Gepubliceerd op 17-08-2018

kabinet

betekenis & definitie

Verbloemende benaming voor het toilet, hetgeen vroeger ook het ‘geheim gemak*’ werd genoemd. Vgl. Frans ‘cabinet (d’aisances)’. Het WNT citeert o.a. I. Teirlinck (‘Zuid-Oostvlaandersch Idioticon’. 4 dln.

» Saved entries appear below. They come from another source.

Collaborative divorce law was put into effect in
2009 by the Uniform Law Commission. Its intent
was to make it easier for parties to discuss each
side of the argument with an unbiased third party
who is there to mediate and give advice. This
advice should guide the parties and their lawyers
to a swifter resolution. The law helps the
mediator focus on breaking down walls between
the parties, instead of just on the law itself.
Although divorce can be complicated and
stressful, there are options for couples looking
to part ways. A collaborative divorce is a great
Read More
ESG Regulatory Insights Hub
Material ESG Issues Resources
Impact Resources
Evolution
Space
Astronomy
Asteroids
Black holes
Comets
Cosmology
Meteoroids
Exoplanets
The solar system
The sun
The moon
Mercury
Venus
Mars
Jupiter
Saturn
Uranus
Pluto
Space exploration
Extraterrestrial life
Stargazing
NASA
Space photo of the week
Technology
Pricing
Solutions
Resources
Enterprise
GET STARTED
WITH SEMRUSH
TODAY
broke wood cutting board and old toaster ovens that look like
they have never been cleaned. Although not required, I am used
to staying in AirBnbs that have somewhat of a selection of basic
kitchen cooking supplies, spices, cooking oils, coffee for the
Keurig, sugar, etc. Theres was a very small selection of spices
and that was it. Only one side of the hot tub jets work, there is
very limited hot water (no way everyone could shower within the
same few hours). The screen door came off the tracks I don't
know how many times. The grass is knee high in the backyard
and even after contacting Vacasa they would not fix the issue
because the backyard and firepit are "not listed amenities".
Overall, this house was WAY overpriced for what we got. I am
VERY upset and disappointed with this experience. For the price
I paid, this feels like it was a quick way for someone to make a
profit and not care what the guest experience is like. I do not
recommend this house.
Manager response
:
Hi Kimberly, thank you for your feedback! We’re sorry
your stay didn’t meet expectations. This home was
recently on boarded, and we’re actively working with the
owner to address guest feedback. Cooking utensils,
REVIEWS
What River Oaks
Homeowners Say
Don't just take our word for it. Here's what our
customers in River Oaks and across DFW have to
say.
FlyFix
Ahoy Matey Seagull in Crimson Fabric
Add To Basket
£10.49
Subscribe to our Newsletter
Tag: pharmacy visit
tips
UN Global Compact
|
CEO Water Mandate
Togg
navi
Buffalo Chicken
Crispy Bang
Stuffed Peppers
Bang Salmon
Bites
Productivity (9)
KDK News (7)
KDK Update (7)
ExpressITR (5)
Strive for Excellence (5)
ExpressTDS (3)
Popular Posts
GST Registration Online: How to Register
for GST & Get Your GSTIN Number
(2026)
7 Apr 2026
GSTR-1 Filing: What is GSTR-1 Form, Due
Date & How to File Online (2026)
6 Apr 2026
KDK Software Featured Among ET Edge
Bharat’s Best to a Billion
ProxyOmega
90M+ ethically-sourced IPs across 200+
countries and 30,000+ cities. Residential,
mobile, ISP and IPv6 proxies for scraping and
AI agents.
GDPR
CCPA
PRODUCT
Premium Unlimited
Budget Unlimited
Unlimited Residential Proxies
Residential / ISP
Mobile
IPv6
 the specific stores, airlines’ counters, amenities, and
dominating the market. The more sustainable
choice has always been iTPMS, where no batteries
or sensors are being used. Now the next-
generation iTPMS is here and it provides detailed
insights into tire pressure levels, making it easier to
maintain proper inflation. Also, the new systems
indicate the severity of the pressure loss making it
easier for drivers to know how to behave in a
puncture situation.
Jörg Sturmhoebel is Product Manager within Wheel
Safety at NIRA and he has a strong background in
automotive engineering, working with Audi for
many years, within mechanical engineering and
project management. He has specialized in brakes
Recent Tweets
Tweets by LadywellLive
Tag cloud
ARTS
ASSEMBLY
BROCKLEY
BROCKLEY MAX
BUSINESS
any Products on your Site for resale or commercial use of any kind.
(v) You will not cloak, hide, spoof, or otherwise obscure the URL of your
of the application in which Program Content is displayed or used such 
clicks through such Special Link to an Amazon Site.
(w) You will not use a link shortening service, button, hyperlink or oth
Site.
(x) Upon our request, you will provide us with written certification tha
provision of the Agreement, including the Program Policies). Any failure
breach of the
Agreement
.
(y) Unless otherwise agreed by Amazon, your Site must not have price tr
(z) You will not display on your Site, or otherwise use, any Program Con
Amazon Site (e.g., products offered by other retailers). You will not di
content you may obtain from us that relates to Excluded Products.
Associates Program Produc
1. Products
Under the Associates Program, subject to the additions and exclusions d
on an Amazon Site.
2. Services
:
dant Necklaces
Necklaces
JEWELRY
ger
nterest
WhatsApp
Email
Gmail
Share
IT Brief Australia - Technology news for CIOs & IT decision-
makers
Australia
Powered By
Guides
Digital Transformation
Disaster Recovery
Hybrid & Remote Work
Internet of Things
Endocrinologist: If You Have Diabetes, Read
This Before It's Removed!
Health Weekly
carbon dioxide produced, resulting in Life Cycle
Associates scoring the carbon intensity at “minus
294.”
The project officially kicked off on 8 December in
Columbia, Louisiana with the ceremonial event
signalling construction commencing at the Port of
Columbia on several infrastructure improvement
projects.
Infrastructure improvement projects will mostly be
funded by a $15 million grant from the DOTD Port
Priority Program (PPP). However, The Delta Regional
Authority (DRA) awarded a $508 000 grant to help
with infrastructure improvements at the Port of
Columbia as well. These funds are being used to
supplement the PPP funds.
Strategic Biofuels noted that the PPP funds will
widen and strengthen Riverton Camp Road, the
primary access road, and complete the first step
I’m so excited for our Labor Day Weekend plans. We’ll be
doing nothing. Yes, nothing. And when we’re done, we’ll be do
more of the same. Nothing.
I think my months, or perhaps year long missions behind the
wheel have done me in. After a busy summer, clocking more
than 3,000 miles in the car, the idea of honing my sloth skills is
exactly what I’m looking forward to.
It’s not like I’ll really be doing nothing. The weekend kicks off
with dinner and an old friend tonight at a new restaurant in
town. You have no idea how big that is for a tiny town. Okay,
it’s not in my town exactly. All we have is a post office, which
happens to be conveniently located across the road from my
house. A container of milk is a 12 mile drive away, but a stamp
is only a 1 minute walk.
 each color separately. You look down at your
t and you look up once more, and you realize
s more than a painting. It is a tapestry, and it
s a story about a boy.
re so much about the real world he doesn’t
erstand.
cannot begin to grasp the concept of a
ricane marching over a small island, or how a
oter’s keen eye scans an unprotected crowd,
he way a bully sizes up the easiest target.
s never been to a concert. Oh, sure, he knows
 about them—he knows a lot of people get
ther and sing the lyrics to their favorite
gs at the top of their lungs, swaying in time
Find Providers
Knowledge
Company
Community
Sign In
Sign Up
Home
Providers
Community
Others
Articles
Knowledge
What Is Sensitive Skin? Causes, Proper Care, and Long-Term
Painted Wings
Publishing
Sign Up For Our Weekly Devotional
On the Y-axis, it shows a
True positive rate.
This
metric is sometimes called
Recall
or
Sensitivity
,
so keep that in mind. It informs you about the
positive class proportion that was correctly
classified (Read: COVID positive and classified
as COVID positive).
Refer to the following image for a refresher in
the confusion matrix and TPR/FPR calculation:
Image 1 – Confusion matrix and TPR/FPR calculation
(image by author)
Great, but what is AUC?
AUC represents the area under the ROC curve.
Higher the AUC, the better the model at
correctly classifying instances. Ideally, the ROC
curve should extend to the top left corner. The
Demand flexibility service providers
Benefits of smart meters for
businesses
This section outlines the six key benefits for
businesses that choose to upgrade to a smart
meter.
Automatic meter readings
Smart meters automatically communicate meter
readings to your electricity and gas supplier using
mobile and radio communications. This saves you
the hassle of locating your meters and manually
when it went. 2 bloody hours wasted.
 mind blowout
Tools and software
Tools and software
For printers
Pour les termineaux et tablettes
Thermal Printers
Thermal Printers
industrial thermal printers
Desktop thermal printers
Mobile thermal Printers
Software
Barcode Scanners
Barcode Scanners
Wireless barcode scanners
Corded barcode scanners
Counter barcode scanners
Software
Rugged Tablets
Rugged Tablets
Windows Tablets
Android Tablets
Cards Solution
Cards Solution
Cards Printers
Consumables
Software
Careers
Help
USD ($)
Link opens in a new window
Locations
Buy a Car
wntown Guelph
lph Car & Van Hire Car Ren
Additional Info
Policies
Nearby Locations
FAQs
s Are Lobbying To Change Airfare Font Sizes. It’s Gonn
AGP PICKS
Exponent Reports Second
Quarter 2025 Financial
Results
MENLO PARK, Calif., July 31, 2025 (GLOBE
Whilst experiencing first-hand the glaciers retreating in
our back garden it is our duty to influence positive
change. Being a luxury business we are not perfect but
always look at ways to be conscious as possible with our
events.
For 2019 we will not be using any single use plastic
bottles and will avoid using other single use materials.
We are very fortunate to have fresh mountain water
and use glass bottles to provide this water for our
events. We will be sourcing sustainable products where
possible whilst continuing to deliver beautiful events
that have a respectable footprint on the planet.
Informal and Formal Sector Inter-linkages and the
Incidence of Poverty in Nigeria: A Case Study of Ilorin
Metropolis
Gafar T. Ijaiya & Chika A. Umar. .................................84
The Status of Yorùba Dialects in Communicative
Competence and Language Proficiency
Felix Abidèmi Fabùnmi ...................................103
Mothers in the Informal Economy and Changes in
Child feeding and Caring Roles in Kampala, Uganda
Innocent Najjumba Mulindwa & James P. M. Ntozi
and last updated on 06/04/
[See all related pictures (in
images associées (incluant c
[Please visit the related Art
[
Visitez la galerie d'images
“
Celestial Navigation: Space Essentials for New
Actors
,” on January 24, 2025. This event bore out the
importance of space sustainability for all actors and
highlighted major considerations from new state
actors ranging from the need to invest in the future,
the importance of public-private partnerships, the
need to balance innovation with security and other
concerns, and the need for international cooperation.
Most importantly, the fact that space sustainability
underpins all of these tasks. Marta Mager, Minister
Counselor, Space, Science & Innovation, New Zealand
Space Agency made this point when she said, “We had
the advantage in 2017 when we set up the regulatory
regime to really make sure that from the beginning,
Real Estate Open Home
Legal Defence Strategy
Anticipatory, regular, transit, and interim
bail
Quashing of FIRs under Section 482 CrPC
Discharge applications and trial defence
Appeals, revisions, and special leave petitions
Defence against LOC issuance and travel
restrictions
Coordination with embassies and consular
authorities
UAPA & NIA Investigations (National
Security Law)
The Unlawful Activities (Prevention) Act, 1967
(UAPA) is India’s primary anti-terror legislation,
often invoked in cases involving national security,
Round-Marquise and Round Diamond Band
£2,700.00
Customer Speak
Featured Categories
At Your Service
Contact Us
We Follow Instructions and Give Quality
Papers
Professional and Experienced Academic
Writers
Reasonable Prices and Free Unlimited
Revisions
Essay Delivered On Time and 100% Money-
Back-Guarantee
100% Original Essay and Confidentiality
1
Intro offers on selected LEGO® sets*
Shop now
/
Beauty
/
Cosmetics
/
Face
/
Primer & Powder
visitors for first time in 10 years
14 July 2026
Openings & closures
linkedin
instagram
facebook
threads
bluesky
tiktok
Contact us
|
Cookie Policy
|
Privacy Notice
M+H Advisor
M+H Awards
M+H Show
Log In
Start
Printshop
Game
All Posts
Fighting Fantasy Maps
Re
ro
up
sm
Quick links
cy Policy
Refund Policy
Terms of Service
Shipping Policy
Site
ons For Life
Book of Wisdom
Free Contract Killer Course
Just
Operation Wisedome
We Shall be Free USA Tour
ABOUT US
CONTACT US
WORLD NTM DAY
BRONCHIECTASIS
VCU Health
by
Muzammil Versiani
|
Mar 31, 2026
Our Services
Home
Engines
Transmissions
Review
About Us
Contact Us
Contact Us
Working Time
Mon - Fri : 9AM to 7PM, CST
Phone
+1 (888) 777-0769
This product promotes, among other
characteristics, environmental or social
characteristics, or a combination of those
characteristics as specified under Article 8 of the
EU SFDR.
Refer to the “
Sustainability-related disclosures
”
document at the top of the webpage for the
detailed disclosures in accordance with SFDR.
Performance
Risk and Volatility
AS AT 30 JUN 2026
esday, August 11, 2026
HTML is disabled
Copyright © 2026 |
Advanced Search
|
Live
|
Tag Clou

Gent, 19081924): ‘op ’t kabbenet gaan.’ In Vlaanderen wordt het woord in deze zin nog steeds gebruikt, zij het vooral door de oudere generatie.

In de zeventiende eeuw was kabinet nog een benaming voor een der kleinere pronkvertrekken in de woningen van rijken.

Het nieuwe appartement, op de derde verdieping, had drie tamelijk groote kamers, een cabinet en een keukentje.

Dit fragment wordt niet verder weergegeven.